Ingredients
For the Crab Legs
- 1.5–2 kg king crab legs (fresh or thawed)
- 2 tablespoons olive oil
- Salt and cracked black pepper (light amount, crab is naturally salty)
For the Garlic Butter Sauce
- 1 cup unsalted butter
- 6–8 cloves garlic, finely minced
- 1 tablespoon lemon zest
- 2 tablespoons fresh lemon juice
- 1 tablespoon chopped parsley
- 1 teaspoon chopped dill (optional)
- 1 teaspoon paprika or smoked paprika
- ½ teaspoon red pepper flakes (optional)
- ½ teaspoon Old Bay seasoning (optional but recommended)
Finishing
- Extra parsley for garnish
- Lemon wedges for serving
Instructions
1. Prepare the Crab Legs
King crab legs are thick and armored, so preparing them properly helps the flavors reach the meat. Using kitchen scissors, cut along the shell on the softer white side to open them slightly. You don’t need to remove the shell entirely—just open the top so the garlic butter can seep inside.
Pat the crab legs dry with a paper towel and brush lightly with olive oil. Season with just a hint of salt and pepper.
2. Make the Garlic Butter Sauce
In a saucepan over medium heat, melt the butter slowly. Add the minced garlic and cook for 1–2 minutes until fragrant but not browned. Stir in the lemon zest, lemon juice, paprika, parsley, dill, and optional chili flakes. Taste the butter—it should be rich, garlicky, slightly lemony, and full of flavor.
This butter is what creates the shiny glaze you see in the photo.
3. Preheat the Grill or Oven
You can cook these crab legs on:
- An outdoor grill
- An indoor grill pan
- An oven broiler
Set your grill or oven to 200–220°C (400–425°F).
Grilling adds a smoky flavor and mimics the charred edges seen in the picture.
4. Brush the Crab Legs
Place the crab legs on a baking tray or directly on the grill.
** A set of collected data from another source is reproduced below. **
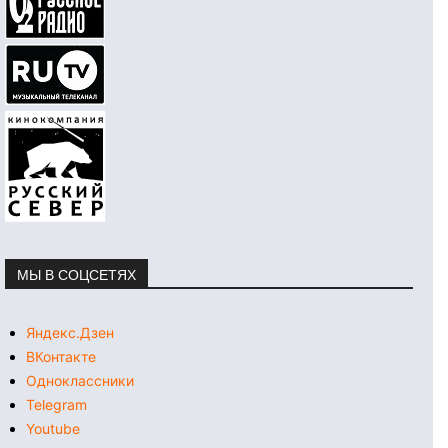
МЫ В СОЦСЕТЯХ
Яндекс.Дзен
ВКонтакте
Одноклассники
Telegram
Youtube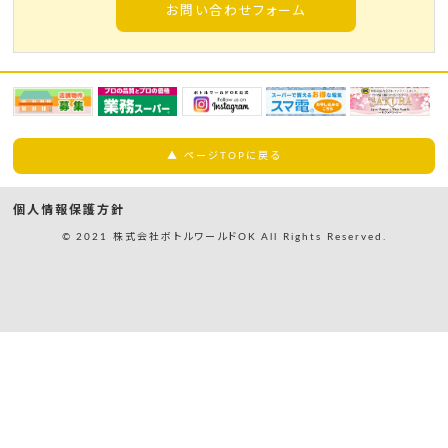
お問い合わせフォーム
▲ ページTOPに戻る
個人情報保護方針
© 2021 株式会社ボトルワールドOK All Rights Reserved.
Generously brush the garlic butter sauce over the meat, letting it drip into the shell cracks. Spoon extra butter inside the opened shells.
5. Grill or Bake
Cook the crab legs for 10–12 minutes, brushing more garlic butter halfway through. If using a grill, close the lid for even heating. The crab is already cooked when purchased, so you’re only reheating and infusing flavor.
Signs they are perfect:
- The meat is steaming hot
- The shell edges are slightly charred
- The top develops a glossy, golden layer of melted butter
6. Final Butter Glaze
After removing from heat, pour the remaining garlic butter over the crab legs while hot. Sprinkle chopped parsley to mimic the fresh herb look in the photo.
7. Serve Hot
Serve immediately with lemon wedges, extra butter sauce, and bread or rice to absorb the juices.
Flavor Tips for the Best King Crab Legs
Use Quality Butter
Good butter dramatically improves the taste. European-style or high-fat butter melts smoother and enriches the crab.
Don’t Oversalt
Crab meat is naturally salty from the ocean, so a minimal amount of added salt is enough.
Add Smokiness
Smoked paprika or grilling directly over charcoal intensifies the flavor beautifully.
Enhance with Herbs
Fresh parsley, dill, chives, or even a touch of thyme can brighten the dish.
Optional Variations
Spicy Garlic Butter Crab
Add more red chili flakes, cayenne pepper, or a dash of hot sauce to the butter.
Herb & Wine Crab Legs
Replace half the lemon juice with ¼ cup white wine and simmer 2 minutes before brushing onto the crab.
Creamy Cajun Crab Legs
Mix 1 teaspoon Cajun seasoning and a splash of heavy cream into the butter for a richer, deeper flavor.
What to Serve with King Crab Legs
This luxurious dish pairs well with:
- Roasted baby potatoes
- Grilled corn
- Garlic mashed potatoes
- Fresh salad with lemon vinaigrette
- Steamed asparagus
- Buttered rice or herbed couscous
The sweetness of the crab is complemented by simple, clean sides.
Storage & Reheating Tips
Storing
- Keep leftover crab in an airtight container in the fridge for up to 2 days.
- Do not freeze after cooking—texture suffers.
Reheating
- Warm gently in a covered pan with a splash of butter.
- Avoid microwaving; it dries out the meat.